Implement Default Case Rule Check

[jadeandtea]

Description

As #777 lays out, case rules should be tested. However, it is tricky to make sure that they will work in all cases. Case rules may generate anywhere between 1 and 10 cases, depending on what the rules describe, and not all case rules have a logical way of verifying that the rule was applied correctly.

Consider the finish room case rule in Nurikabe. What metrics could be used to verify that the cases are correct? The number of branches (what if we have duplicate branches)? The number of modified cells (what about different-sized rooms)? The rooms created being complete (what if we have duplicate branches (again))? There might not be a logically sound way to verify that this rule was applied correctly.

Instead of coming up with the correct logic for every case rule for every puzzle, we can generalize a way to guarantee that a case rule is applied correctly simply by matching the created branches to the boards generated by the case rule. This involves checking every possible matching of boards to the cases generated; when n <= 10, this is manageable. If the limit of the number of branches allowed for a given node increases, then this may become a problem and will need to be optimized.

A big assumption this makes is that the getCases function returns the right cases when applying the case rule. There really is no good way of programmatically testing that the getCases function is correct, but generally it is easier to convince oneself that the generated cases are as expected.
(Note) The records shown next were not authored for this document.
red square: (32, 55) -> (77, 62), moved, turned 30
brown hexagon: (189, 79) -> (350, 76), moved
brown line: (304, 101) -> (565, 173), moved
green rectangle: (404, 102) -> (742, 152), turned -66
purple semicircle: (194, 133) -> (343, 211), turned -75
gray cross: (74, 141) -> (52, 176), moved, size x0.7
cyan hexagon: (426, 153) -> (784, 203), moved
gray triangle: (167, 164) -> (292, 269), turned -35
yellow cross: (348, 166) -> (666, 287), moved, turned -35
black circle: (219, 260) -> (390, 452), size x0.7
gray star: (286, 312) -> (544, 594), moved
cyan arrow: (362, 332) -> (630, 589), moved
The getCases function will need to be monitored in the future to make sure that this assumption holds.

Closes #777, #638, #643

Type of change

• Bug fix (non-breaking change which fixes an issue)
• New feature (non-breaking change which adds functionality)
• Enhancement (improvement to an already existing feature)
• Breaking change (fix or feature that would cause existing functionality to not work as expected)

How Has This Been Tested?

On smaller puzzles, I have messed around with standard proof creation and applying case rules and direct rules in various situations. All case rules seem to check out when manually creating cases, as well as shifting the order of cases or changing the type of rule to a direct rule.
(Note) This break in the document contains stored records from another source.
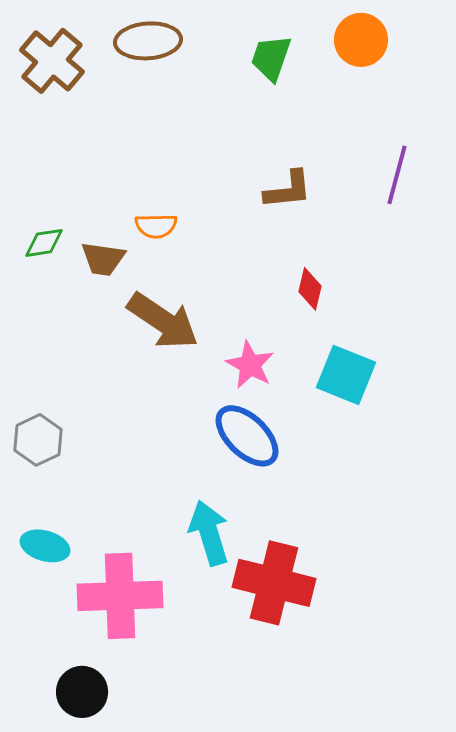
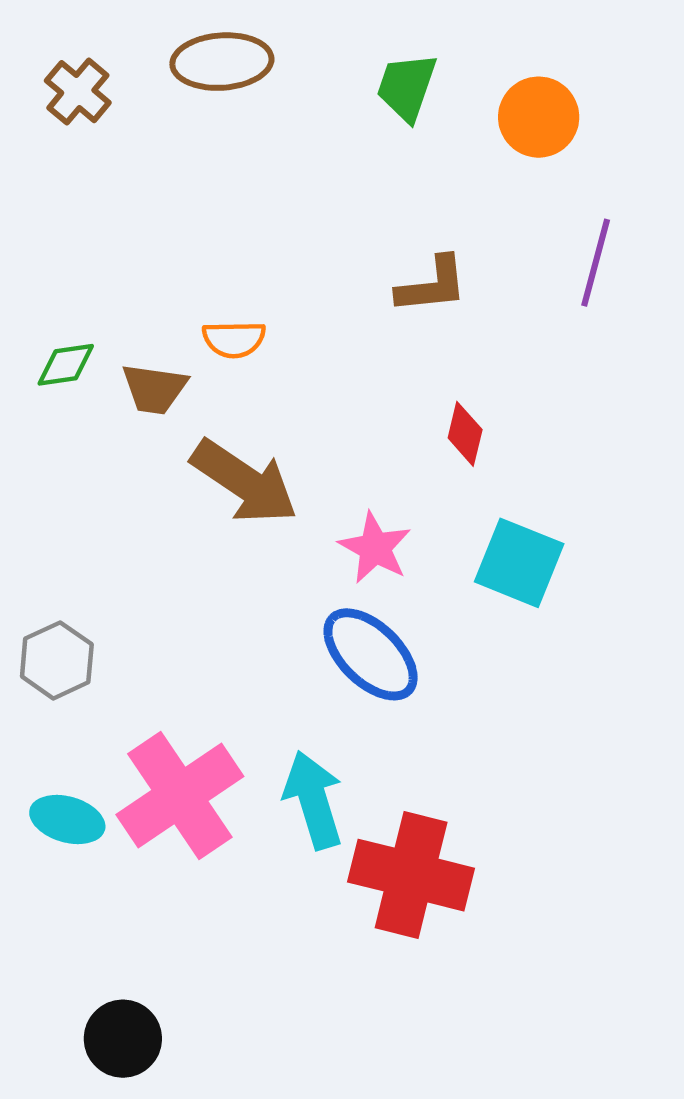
orange circle: (361, 40) -> (539, 117), moved
brown cross: (52, 61) -> (78, 92), size x0.7
pink cross: (120, 596) -> (180, 795), moved, turned -32

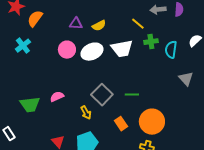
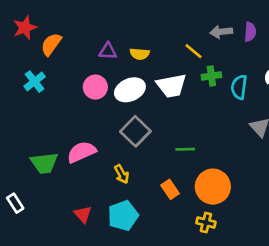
yellow semicircle: (99, 26) -> (140, 54), turned 32
gray square: (102, 95) -> (135, 131), moved
pink semicircle: (57, 97) -> (82, 152), size x1.5

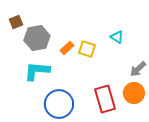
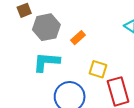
yellow square: (87, 49) -> (98, 69), moved

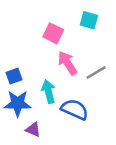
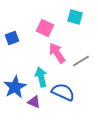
blue square: (14, 76) -> (12, 38), moved
blue star: (18, 103) -> (15, 87), turned -30
purple triangle: (33, 130) -> (34, 102), moved

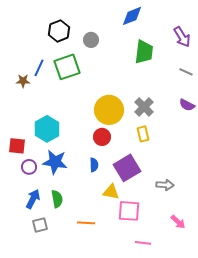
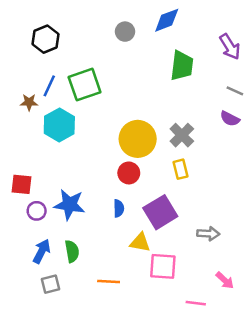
black hexagon: (59, 31) -> (45, 39), moved
gray circle: (91, 40) -> (125, 32), moved
purple semicircle: (187, 105) -> (230, 119), moved
cyan hexagon: (47, 129) -> (59, 125), moved
pink line: (143, 243) -> (196, 303), moved

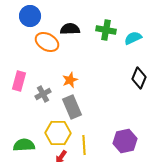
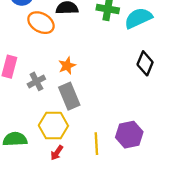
cyan semicircle: (133, 38) -> (138, 18), size x1.4
yellow line: (84, 145) -> (96, 144), moved

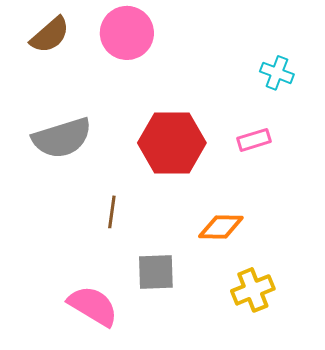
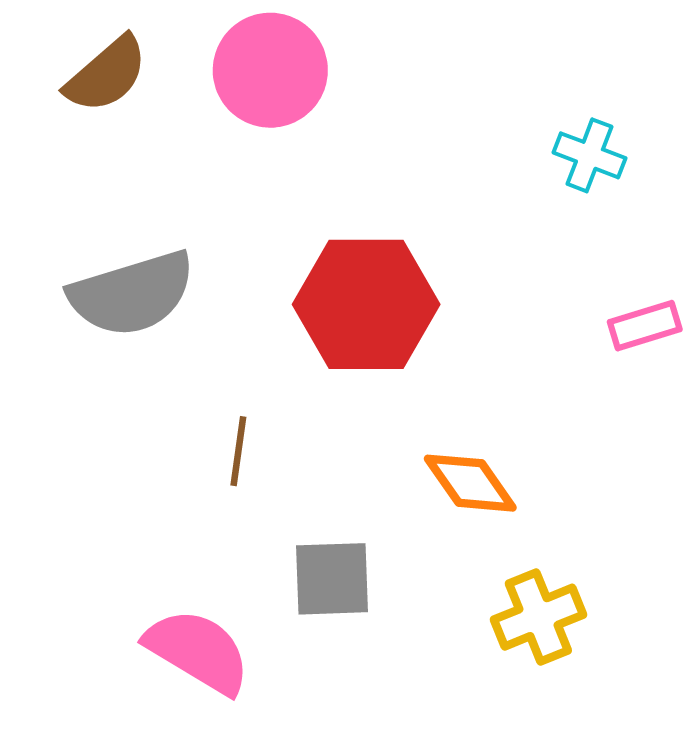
pink rectangle: (254, 140) -> (645, 326), moved
orange diamond: (221, 227) -> (470, 483), turned 54

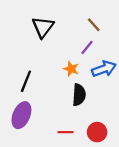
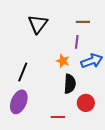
brown line: (94, 25) -> (83, 22), turned -48
purple line: (87, 47) -> (77, 42), turned -32
red circle: (97, 132) -> (86, 103), moved

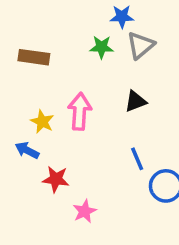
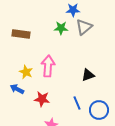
black triangle: (135, 101) -> (88, 75), moved
blue line: (137, 159) -> (77, 103), moved
red star: (56, 179) -> (42, 99), moved

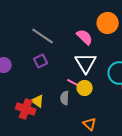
In larger puzzles, generating all cases in certain situations seems to massively slow down the program. I believe that the issue is due to the specific getCases function not terminating early.

Checklist:

• I have performed a self-review of my code
• I have commented my code, particularly in hard-to-understand areas
• I have made corresponding changes to the documentation (if applicable)
• My changes generate no new warnings
• I have added tests that prove my fix is effective or that my feature works
• New and existing unit tests pass locally with my changes

[jadeandtea]

There is an issue related to when a user wants to create their own cases. Some case rules in LEGUP are "smart" in that they won't generate cases where the next step leads to a contradiction. Consider the Nurikabe Finish Room case rule. If the generated case causes multiple white regions to merge into one, the case isn't generated, as the resulting board would have a Multiple Numbers contradiction. However, if a user wanted to generate all possible ways a room could be finished manually, they might merge two white regions. In this situation, the case rule would not check out, as the user-created cases do not match the cases generated by the program.
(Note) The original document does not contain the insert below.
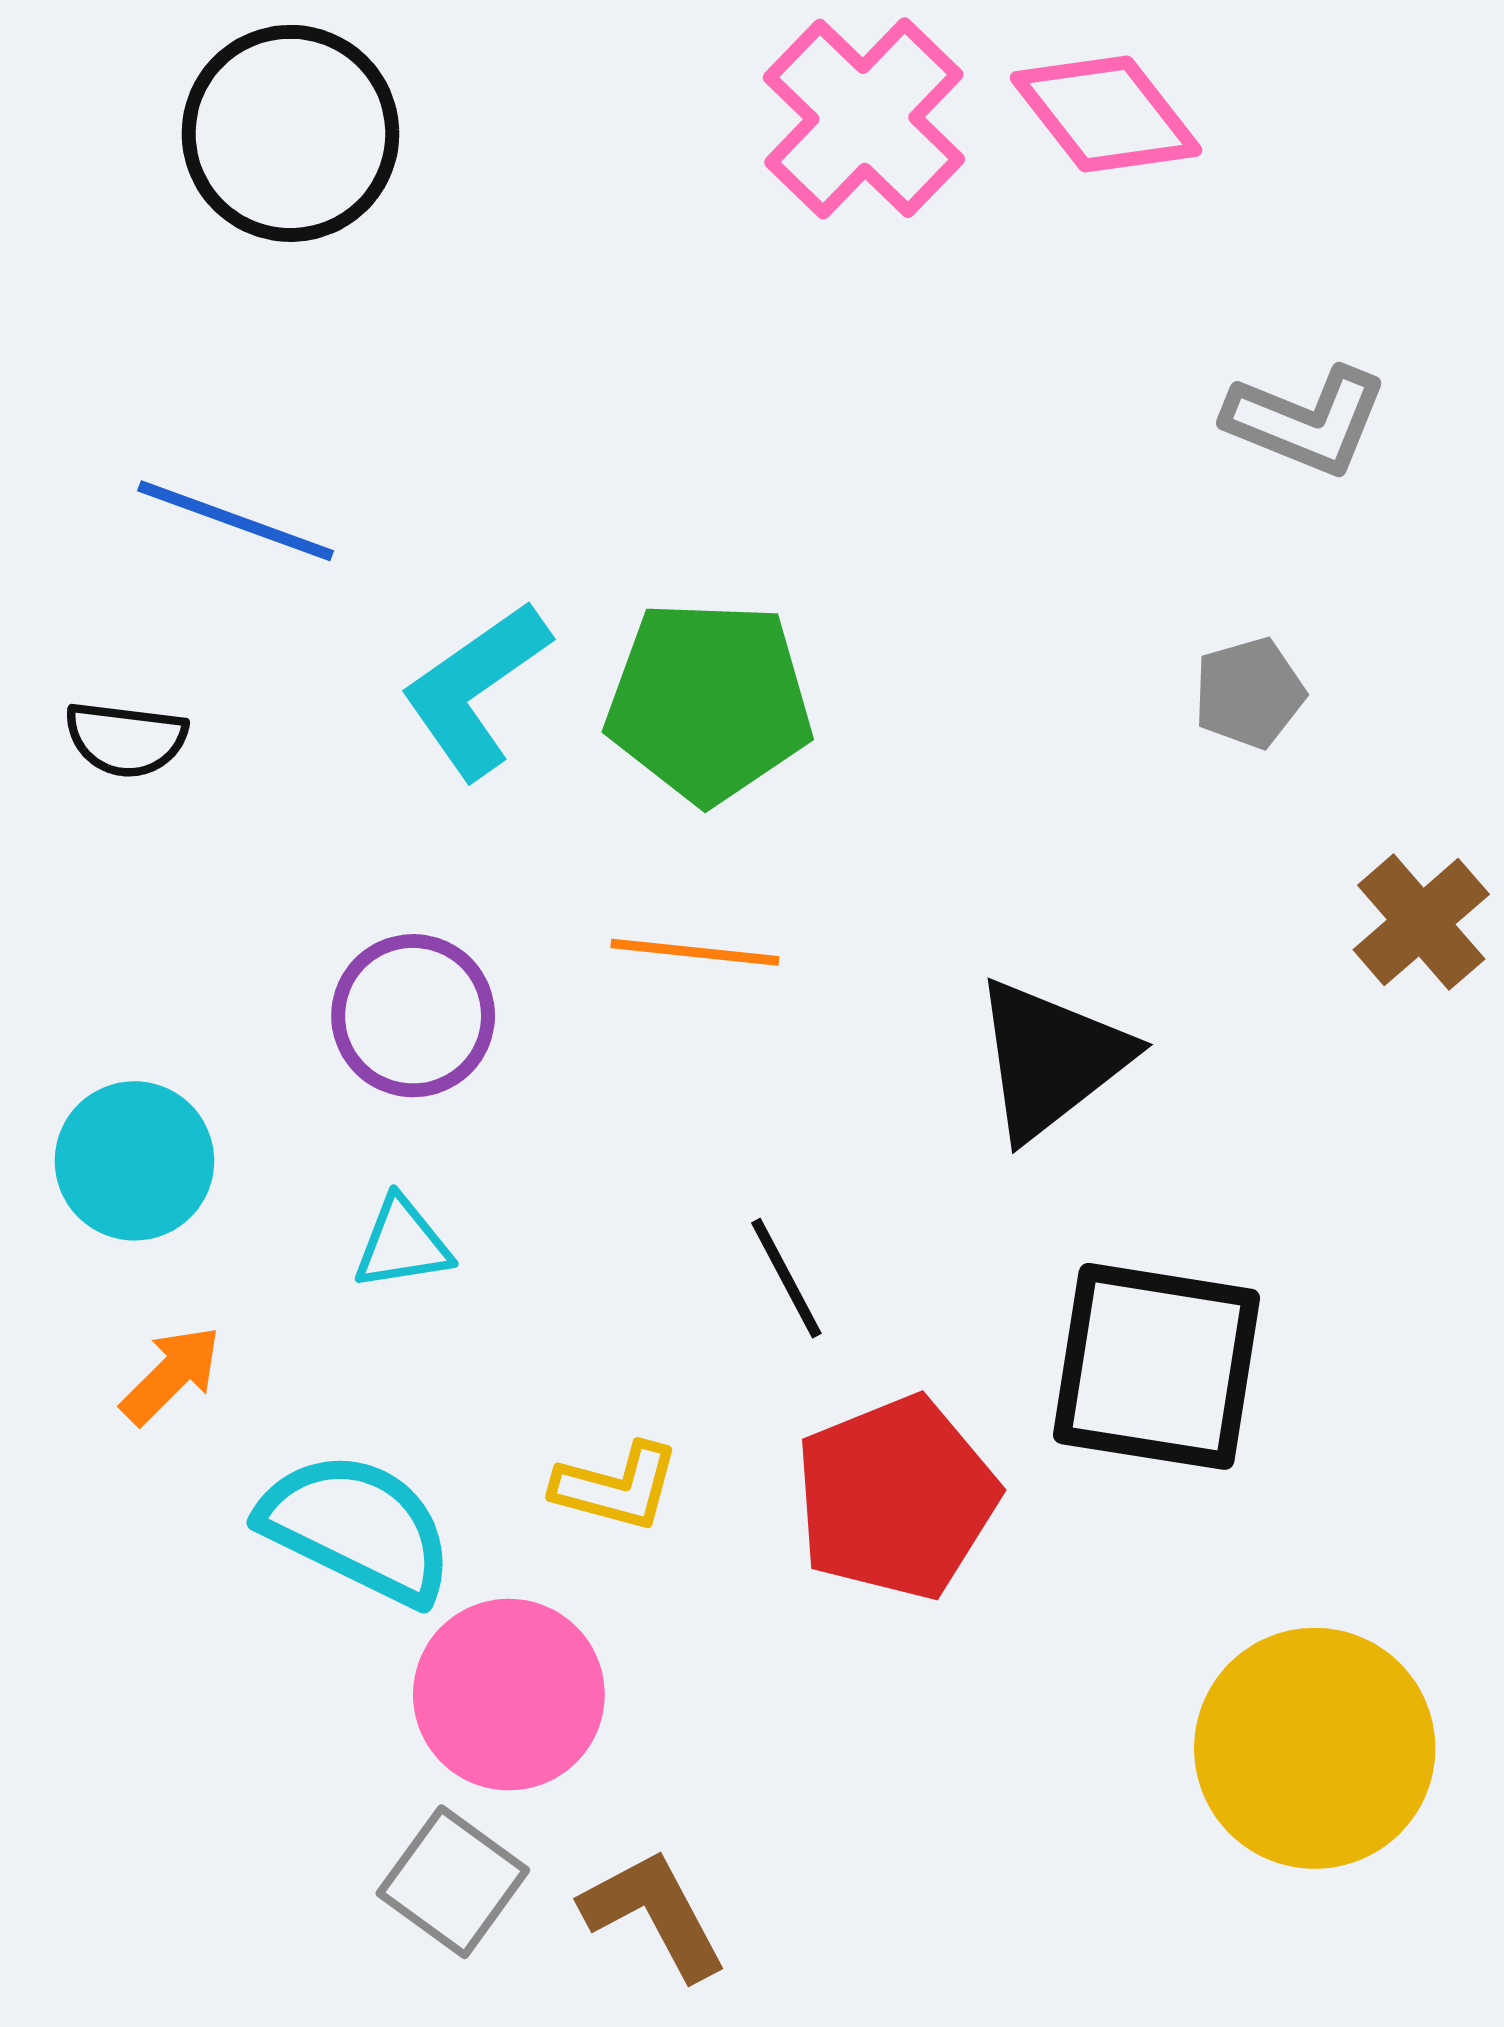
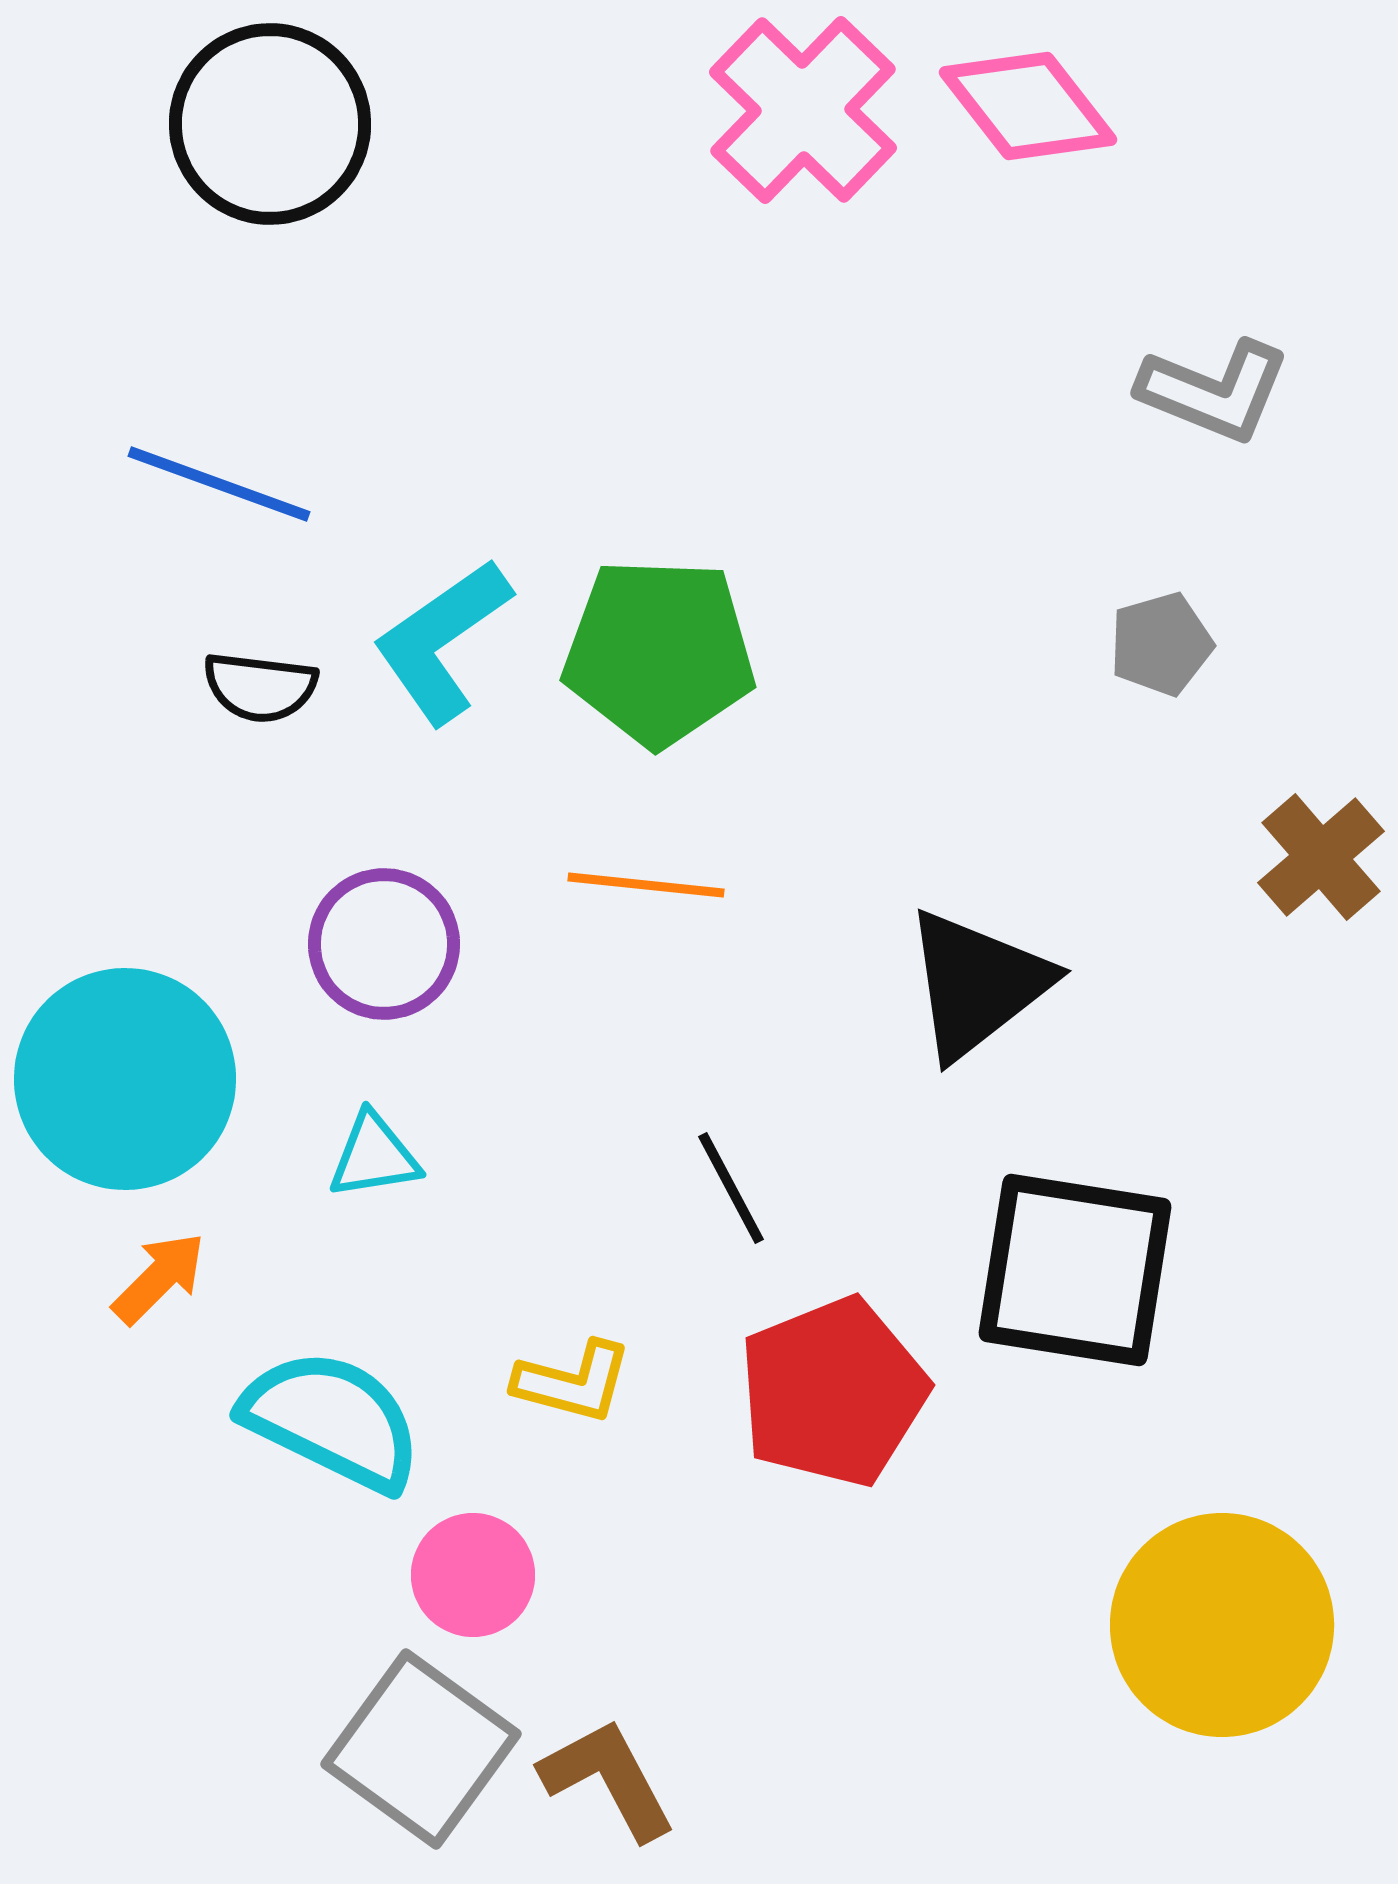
black semicircle: (126, 739) -> (260, 687), moved
cyan circle: (134, 1161) -> (125, 1079), size x1.5
pink circle: (509, 1695) -> (473, 1575), size x0.7
gray square: (453, 1882) -> (421, 1749), size x1.4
There are three solutions Bram brought up:

1. Add a flag that determines how "smart" the auto-generated case rules are. There is already a flag for allowing the auto-generated case rules in the first place, so it shouldn't be too bad to add another flag. The more annoying part is reimplementing the getCases functions for all the "smart" case rules. However, this doesn't really fix the issue; if the user doesn't know which mode the program is in, they still have to guess how to generate the cases.
2. Compare the cases in the transition to two sets of cases: one "smart" set and one "dumb" set. The worry is the amount of time it takes to generate and match the two sets. This shouldn't be too bad to implement, as the recursive code should just have a check somewhere that removes cases. The main concern with this approach is runtime, which is already a problem with some larger puzzles.
3. Add documentation for each of the case rules such that a user can follow them to generate the "smart" cases. This makes it less straightforward for the user, but it would be the easiest to implement (as in nothing to implement at all).

It is probably best to implement option 2, but I need to figure out how to match the possible cases in a reasonable amount of time.